Because $readPos and $writePos are pointers to our byte-addressable memory, and because we are reading and writing 32-bit (4-byte) numbers, we need to increment them by 4, rather than by 1. At the time, this seemed simpler than incrementing them by 1 and multiplying the store and load addresses by 4. But this choice also means incrementing $filled by 4 rather than 1 (because I want to compare it to $capacity which is also denominated in bytes). In any case, there’s no convenient shortcut to increment a variable by 1 in WAT, so it’s not like it would have made the code much neater to do things the other way.

With that background, we can now read through the remaining functions. write checks if the buffer is full and returns -1 if it is. Then, if the buffer is not full, it stores the argument in memory at the position defined by $writePos, “increments” $writePos, increments $filled, and returns 0.

forceWrite checks if the buffer is full, and if it is, it reads a value and then drops the output. (It drops two values because read returns two values). Then it calls write as above.

Finally, read checks if the buffer is not empty (which is equivalent to $filled being non-zero) and if it is it loads the value from the memory address provided by $readPos, “increments” $readPos, decrements $filled, and returns the result, and a 0 for success.

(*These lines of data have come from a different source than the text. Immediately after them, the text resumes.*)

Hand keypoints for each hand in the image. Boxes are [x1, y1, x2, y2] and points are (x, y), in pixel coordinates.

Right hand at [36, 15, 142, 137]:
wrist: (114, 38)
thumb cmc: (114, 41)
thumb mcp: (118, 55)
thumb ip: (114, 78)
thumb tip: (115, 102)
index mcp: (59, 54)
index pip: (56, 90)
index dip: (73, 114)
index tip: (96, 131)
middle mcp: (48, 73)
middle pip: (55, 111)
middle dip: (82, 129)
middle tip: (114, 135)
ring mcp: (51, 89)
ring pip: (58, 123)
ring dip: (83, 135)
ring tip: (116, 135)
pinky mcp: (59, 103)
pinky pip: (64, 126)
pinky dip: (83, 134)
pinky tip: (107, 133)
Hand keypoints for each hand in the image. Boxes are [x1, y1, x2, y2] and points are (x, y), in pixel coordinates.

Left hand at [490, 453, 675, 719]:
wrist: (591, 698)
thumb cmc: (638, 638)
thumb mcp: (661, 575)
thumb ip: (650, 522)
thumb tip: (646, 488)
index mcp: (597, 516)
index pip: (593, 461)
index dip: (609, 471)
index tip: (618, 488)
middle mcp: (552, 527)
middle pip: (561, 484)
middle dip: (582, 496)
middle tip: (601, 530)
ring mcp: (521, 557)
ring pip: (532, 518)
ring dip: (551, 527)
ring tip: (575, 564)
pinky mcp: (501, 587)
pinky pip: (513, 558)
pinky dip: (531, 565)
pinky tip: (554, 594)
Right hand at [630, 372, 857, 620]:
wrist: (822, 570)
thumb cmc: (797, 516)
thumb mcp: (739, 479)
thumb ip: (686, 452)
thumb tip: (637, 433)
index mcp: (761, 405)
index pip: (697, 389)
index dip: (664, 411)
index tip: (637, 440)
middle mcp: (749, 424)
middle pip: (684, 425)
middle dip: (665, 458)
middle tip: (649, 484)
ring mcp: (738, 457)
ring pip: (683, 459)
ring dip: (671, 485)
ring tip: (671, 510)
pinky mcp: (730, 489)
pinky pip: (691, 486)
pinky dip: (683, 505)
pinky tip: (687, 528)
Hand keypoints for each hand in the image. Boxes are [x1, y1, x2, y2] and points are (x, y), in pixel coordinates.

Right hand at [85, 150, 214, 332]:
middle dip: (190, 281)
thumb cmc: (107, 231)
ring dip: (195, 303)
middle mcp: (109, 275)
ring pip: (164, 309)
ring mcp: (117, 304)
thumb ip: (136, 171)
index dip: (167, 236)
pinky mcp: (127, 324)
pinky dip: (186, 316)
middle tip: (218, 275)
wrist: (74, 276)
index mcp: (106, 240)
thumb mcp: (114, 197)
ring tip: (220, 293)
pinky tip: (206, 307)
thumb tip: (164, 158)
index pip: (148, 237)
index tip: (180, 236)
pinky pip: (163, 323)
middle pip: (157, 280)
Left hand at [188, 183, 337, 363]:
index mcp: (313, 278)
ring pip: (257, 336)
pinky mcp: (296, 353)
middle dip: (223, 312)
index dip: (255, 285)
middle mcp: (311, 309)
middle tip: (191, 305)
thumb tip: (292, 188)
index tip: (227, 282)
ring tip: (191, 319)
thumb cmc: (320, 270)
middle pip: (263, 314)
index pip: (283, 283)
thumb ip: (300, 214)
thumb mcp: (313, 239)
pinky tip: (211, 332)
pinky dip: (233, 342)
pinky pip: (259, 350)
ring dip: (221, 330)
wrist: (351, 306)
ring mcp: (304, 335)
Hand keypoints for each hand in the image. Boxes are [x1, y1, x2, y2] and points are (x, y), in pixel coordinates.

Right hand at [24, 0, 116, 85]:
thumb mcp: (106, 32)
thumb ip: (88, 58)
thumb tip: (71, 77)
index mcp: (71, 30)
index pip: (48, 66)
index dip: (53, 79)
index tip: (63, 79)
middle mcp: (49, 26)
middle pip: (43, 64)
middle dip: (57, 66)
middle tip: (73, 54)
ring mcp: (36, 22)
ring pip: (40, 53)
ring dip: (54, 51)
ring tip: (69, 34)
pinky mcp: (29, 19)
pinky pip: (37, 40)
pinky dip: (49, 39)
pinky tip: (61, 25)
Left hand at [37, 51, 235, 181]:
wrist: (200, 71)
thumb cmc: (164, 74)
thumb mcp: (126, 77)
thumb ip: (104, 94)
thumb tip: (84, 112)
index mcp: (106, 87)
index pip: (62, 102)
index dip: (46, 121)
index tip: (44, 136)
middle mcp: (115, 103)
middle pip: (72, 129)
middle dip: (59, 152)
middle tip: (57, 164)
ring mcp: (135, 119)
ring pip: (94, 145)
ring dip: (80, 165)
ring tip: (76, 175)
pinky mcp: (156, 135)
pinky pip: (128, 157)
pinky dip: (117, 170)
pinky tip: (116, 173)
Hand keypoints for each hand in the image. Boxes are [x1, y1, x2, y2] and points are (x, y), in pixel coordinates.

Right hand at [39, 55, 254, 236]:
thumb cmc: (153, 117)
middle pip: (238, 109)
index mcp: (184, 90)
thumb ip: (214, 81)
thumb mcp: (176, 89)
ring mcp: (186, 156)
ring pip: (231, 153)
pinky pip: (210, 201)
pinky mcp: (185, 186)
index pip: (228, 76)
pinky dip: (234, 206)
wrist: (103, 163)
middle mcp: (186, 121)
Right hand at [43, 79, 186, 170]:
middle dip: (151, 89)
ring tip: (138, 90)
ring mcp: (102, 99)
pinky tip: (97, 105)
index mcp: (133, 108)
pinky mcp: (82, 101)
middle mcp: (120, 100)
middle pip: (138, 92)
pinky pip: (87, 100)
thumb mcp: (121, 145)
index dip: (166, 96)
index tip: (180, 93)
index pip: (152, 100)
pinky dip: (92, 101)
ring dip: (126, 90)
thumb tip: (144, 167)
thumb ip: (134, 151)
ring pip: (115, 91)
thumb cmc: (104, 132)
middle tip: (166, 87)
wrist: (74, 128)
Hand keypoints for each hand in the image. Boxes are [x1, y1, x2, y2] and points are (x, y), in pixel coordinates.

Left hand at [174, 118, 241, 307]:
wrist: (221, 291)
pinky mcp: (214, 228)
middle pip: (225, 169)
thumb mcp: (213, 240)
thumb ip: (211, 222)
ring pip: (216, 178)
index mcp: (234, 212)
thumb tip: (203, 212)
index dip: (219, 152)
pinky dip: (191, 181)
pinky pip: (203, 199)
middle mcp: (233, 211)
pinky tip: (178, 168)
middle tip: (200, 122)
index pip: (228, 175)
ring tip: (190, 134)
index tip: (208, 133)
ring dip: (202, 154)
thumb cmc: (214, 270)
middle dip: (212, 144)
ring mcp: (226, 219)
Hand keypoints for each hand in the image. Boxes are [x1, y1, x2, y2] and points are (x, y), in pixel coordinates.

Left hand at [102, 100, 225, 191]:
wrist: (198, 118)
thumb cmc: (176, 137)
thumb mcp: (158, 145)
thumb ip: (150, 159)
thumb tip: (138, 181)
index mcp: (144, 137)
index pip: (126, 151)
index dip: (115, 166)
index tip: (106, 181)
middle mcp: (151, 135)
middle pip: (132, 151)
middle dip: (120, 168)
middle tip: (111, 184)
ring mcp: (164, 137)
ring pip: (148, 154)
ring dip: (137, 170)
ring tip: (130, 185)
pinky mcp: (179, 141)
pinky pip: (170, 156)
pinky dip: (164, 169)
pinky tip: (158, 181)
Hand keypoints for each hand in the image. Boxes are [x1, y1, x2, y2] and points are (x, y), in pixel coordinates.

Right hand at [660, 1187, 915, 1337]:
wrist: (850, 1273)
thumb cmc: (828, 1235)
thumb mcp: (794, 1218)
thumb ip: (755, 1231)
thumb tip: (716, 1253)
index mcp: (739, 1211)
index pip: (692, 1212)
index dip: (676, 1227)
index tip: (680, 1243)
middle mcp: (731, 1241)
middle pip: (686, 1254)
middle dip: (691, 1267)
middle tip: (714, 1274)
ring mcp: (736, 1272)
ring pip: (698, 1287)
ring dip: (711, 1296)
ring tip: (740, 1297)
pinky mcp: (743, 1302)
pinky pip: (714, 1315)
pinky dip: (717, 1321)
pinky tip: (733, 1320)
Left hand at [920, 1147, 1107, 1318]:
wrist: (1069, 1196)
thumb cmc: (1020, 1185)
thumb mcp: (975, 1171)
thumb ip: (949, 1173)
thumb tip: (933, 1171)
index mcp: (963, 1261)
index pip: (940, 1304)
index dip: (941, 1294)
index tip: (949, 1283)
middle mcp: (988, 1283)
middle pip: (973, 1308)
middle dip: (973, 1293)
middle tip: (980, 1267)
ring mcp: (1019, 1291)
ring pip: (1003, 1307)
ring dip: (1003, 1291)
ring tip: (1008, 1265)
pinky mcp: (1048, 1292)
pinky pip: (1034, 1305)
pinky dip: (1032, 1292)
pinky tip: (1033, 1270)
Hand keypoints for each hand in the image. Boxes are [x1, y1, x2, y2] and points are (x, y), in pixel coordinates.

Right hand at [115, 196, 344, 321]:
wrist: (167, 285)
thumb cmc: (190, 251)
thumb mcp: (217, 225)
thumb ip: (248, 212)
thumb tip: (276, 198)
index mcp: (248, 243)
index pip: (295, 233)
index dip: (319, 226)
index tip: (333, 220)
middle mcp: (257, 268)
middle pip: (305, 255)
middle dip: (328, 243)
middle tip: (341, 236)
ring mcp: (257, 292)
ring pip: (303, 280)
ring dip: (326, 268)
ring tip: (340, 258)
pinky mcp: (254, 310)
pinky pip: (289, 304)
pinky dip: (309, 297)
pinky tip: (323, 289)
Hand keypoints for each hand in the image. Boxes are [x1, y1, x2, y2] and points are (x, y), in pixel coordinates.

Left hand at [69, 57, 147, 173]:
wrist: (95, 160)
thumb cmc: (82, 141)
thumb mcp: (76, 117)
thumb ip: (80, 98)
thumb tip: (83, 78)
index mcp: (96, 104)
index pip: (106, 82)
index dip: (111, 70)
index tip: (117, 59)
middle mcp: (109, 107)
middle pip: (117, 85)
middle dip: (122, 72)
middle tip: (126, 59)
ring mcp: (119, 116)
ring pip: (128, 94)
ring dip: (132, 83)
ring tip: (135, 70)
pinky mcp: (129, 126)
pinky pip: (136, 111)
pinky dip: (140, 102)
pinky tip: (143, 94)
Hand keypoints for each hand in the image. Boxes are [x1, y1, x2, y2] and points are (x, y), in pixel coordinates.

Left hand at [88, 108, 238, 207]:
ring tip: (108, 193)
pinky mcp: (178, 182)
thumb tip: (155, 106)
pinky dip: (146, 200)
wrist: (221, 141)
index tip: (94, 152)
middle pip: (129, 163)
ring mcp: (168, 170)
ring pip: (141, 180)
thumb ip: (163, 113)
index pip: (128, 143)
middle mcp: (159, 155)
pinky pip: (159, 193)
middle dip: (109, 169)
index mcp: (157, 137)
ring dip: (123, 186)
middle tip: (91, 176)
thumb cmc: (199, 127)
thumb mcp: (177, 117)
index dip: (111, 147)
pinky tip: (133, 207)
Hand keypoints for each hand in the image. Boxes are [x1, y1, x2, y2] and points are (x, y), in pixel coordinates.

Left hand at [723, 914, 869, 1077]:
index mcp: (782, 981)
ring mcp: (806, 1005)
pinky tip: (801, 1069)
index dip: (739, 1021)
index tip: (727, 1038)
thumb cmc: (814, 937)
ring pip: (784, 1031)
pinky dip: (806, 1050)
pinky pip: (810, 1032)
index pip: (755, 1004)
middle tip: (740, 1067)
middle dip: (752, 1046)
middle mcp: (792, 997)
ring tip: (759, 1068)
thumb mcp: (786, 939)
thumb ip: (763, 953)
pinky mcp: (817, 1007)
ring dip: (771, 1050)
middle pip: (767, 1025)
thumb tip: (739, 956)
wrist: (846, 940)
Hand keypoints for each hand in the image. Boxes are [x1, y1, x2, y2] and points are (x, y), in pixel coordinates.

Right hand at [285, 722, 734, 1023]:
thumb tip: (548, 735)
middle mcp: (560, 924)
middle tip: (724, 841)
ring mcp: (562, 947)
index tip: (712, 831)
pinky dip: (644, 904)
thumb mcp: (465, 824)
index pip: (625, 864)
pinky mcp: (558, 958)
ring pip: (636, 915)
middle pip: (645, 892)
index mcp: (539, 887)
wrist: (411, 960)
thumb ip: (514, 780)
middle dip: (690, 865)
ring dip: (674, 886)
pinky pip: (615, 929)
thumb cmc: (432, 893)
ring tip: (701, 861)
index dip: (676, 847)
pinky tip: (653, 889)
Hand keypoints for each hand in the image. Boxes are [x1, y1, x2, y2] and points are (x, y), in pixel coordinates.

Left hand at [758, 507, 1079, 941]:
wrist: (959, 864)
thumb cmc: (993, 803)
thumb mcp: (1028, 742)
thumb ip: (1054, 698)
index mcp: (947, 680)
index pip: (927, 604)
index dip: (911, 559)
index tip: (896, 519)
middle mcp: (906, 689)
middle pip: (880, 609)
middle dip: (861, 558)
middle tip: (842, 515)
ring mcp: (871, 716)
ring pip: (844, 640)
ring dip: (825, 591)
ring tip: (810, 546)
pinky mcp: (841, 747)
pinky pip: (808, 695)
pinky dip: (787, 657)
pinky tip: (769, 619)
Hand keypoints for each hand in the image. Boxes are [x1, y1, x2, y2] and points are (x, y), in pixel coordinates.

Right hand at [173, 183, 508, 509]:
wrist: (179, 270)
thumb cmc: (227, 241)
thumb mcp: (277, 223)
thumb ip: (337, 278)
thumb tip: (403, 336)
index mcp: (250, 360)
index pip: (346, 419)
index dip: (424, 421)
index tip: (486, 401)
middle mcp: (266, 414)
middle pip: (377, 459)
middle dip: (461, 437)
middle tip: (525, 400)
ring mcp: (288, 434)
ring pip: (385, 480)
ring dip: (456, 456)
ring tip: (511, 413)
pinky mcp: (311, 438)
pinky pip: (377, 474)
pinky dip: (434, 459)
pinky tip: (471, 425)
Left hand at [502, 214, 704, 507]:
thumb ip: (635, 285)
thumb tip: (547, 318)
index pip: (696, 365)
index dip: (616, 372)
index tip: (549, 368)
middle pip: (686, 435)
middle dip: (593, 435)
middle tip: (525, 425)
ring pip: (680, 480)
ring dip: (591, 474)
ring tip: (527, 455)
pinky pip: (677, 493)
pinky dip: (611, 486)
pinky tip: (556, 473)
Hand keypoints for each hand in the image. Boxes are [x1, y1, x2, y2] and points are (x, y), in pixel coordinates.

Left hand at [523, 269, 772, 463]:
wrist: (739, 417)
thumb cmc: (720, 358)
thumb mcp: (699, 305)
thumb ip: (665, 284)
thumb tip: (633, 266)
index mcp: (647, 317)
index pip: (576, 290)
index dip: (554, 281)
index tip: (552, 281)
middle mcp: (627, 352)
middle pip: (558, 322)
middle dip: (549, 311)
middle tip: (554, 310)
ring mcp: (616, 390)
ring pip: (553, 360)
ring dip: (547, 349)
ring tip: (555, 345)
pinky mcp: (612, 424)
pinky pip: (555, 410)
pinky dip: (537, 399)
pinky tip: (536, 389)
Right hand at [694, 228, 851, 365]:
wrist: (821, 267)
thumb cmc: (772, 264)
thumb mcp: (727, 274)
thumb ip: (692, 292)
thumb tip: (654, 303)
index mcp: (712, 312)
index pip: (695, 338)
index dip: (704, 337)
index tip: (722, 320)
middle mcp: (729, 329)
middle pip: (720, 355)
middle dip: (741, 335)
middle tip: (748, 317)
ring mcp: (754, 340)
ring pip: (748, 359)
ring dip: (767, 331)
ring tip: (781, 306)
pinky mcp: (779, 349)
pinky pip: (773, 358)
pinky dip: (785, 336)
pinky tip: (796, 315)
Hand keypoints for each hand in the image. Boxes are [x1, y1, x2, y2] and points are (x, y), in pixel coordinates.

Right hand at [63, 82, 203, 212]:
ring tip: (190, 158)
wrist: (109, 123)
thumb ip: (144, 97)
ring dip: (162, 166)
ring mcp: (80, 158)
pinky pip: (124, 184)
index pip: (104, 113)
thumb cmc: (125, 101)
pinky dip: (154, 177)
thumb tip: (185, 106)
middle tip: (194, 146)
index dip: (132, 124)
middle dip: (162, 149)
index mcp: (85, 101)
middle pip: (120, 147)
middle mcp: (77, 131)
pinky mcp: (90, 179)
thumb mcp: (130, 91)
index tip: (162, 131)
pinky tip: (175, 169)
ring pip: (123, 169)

Otherwise it returns a -1, -1 pair for failure.

In hindsight I should probably have been consistent in my choice of whether to check for the failure case and return early (as in the write function) or check for the happy path and have a fallthrough failure clause at the end (as in the read function). The former is probably more readable, in my view.

It would be interesting to see how different my handwritten WAT solution is from, say, my javascript solution transpiled into WebAssembly. I wonder how difficult it would be to disassemble the WebAssembly to the point where we could compare them. That’s a project for another day, perhaps.